Nachdem der Kindergarten unter Trägerschaft der Katholischen Kirche steht, hatte Bürgermeister Robert Kühn (SPD) bei einem Termin im Erzbischöflichen Ordinariat bereits abgeklopft, wie man dort zu dem gemeindlichen Vorhaben steht. „Die waren sehr glücklich über die Planungen, die wir ihnen vorgestellt haben“, berichtete Kühn dem Gemeinderat. Zudem habe man bei dem Zusammentreffen bereits die feste Absicht bekundet, die Trägerschaft des Kindergartens in der Hand der Katholischen Kirche zu belassen, teilte der Rathaus-Chef mit – und traf damit offenbar einen wunden Punkt.

„Es ist unbestritten, dass wir einen neuen Kindergarten brauchen und bauen müssen“, meldete sich Johannes von Miller (Grüne) zu Wort. Was die Trägerschaft anbelangt, wollte sich Miller aber nur ungern schon jetzt festlegen. „Wir sollten da auch links und rechts schauen“, meinte er. Die Trägerschaft durch die Katholische Kirche sei in der Vergangenheit „sehr problematisch“ gewesen, erklärte der Gemeinderat, der früher auch einmal Elternbeiratsvorsitzender war. Konkreter wurde Miller nicht. Auf Nachfrage erklärt er aber, dass die Katholische Kirche als Träger des Wiesseer Kindergartens bis heute bei vielen Eltern umstritten sei.

Der Grünen-Gemeinderat schlug daher vor, den Beschluss zu splitten: einmal die Entscheidung zum Neubau, einmal zur Trägerschaft. Dieses Vorgehen lehnte der Gemeinderat jedoch mit 11:8 Stimmen ab. Demnach wurde im Beschluss verankert, dass man auch künftig auf die Trägerschaft durch die Katholische (Kindergarten) und die Evangelische Kirche (Krippe) setze.

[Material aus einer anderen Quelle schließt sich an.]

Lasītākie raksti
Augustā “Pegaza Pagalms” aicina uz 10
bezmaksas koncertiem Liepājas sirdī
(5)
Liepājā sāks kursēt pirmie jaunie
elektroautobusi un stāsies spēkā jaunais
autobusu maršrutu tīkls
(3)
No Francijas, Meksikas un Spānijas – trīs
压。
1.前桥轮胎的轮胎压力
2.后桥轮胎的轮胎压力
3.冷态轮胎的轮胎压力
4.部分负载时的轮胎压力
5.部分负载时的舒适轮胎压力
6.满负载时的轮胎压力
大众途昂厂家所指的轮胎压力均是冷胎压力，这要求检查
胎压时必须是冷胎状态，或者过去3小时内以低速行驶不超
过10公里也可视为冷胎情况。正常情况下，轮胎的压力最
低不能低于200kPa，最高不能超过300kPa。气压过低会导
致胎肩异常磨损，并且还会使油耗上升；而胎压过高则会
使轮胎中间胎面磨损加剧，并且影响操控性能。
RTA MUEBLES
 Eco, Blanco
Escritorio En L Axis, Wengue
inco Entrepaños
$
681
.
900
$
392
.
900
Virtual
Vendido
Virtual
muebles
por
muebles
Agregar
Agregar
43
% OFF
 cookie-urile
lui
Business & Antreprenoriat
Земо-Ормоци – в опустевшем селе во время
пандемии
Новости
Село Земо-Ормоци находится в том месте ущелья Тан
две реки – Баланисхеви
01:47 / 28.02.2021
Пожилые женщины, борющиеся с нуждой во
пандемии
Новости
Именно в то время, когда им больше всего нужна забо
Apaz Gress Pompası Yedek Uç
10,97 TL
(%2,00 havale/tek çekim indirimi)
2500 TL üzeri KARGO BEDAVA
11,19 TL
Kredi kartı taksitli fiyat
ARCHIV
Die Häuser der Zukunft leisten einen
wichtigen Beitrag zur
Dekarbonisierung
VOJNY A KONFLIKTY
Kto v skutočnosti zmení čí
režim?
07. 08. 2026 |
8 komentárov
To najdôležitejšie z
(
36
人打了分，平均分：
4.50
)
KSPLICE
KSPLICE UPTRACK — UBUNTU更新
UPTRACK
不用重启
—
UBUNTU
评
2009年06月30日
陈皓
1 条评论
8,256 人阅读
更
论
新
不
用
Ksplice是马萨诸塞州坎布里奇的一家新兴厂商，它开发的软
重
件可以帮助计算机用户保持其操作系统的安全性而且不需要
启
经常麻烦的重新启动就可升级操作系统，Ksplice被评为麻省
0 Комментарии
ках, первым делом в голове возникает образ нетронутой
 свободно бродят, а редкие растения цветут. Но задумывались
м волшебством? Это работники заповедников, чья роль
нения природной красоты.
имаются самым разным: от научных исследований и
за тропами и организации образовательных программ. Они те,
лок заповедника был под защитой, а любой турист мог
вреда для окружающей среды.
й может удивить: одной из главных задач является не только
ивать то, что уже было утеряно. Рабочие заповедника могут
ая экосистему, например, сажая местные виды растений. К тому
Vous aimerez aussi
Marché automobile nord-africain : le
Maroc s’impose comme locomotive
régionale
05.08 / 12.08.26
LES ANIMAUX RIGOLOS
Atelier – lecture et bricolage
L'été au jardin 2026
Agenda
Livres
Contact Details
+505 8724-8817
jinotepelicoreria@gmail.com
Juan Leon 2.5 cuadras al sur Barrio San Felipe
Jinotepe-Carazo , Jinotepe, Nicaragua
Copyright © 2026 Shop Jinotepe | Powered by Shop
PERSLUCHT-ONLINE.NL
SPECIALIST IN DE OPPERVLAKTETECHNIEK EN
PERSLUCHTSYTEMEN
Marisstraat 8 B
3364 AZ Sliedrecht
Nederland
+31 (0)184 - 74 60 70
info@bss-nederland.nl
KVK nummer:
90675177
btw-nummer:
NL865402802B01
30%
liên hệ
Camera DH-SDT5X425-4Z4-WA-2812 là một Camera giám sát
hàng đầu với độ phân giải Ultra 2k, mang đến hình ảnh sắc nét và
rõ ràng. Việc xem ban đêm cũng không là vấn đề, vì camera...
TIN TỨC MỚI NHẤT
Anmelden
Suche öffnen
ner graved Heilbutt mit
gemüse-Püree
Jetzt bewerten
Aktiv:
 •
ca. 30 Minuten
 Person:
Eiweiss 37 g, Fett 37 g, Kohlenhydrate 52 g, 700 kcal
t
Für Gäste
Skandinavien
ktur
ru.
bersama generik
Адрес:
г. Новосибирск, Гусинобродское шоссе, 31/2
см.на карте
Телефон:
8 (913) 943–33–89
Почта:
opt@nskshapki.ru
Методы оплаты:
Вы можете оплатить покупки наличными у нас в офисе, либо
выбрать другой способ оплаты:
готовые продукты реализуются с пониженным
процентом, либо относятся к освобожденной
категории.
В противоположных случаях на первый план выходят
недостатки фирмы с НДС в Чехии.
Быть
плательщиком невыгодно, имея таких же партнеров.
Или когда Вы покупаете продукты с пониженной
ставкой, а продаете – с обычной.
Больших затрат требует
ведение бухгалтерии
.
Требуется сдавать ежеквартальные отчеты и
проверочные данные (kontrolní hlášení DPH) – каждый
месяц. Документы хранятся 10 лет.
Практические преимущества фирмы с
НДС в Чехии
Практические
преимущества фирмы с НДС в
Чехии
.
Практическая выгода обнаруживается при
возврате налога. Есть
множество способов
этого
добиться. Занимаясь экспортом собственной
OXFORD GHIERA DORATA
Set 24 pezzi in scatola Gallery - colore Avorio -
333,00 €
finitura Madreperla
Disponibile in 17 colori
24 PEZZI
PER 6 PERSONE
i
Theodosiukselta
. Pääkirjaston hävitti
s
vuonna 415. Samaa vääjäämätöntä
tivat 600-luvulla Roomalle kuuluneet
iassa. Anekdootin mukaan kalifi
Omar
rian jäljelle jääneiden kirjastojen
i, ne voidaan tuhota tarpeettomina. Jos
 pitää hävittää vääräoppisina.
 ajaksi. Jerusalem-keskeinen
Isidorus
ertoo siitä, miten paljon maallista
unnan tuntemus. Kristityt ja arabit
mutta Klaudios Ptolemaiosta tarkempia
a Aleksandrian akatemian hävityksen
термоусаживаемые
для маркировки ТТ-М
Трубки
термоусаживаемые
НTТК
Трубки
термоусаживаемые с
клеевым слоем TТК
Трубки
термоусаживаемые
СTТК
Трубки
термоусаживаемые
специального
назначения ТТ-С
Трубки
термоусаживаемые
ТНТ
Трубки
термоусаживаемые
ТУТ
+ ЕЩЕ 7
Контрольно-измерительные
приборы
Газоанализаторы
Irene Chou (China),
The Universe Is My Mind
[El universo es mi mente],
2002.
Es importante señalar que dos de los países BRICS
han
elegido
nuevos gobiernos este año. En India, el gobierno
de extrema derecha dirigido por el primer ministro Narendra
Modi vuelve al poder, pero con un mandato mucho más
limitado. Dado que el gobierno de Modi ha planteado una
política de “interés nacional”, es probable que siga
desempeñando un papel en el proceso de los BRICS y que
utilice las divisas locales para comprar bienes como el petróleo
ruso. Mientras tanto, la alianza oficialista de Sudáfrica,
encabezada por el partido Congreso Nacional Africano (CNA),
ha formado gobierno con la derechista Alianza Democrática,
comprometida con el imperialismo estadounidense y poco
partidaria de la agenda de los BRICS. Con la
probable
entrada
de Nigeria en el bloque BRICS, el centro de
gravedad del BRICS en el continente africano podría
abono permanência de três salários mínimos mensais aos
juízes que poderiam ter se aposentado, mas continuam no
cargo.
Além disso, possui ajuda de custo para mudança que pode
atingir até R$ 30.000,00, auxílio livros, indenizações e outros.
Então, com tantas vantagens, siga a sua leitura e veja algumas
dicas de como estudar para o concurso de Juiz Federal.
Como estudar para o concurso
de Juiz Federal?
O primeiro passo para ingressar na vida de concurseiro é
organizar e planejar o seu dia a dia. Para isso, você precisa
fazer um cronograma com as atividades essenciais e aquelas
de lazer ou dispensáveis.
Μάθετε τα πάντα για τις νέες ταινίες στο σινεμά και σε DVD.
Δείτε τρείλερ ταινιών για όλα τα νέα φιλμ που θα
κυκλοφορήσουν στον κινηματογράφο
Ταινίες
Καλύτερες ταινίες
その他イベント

Eine Lanze für die Teams in beiden Einrichtungen hatte zuvor CSU-Sprecher Florian Sareiter, Vater zweier kleiner Töchter, gebrochen. „Wir haben da tolle Mitarbeiter“, erklärte Sareiter und riet eindringlich dazu, auch künftig mit den bewährten kirchlichen Betreibern zusammenzuarbeiten. „Das sind tolle und auch kostenunintensive Trägerschaften.“

Trotz der unterschiedlichen Meinungen zur Trägerschaft fiel der Beschluss zum Bau von Kindergarten und Krippe in beschriebener Modulbauweise am Ende ohne Gegenstimme. Die Verwaltung soll nun als ersten Schritt die europaweite Ausschreibung in die Wege leiten. Ziel ist es, Anfang bis Mitte nächsten Jahres dem Gemeinderat ein Ergebnis der Ausschreibung präsentieren zu können.

Angesichts der Baukosten sprach Sareiter von einer „gewaltigen Summe“. Rathaus-Geschäftsführer Hilmar Danzinger rechnet mit einer Förderung in Höhe von etwa 30 Prozent des Gesamtbetrags.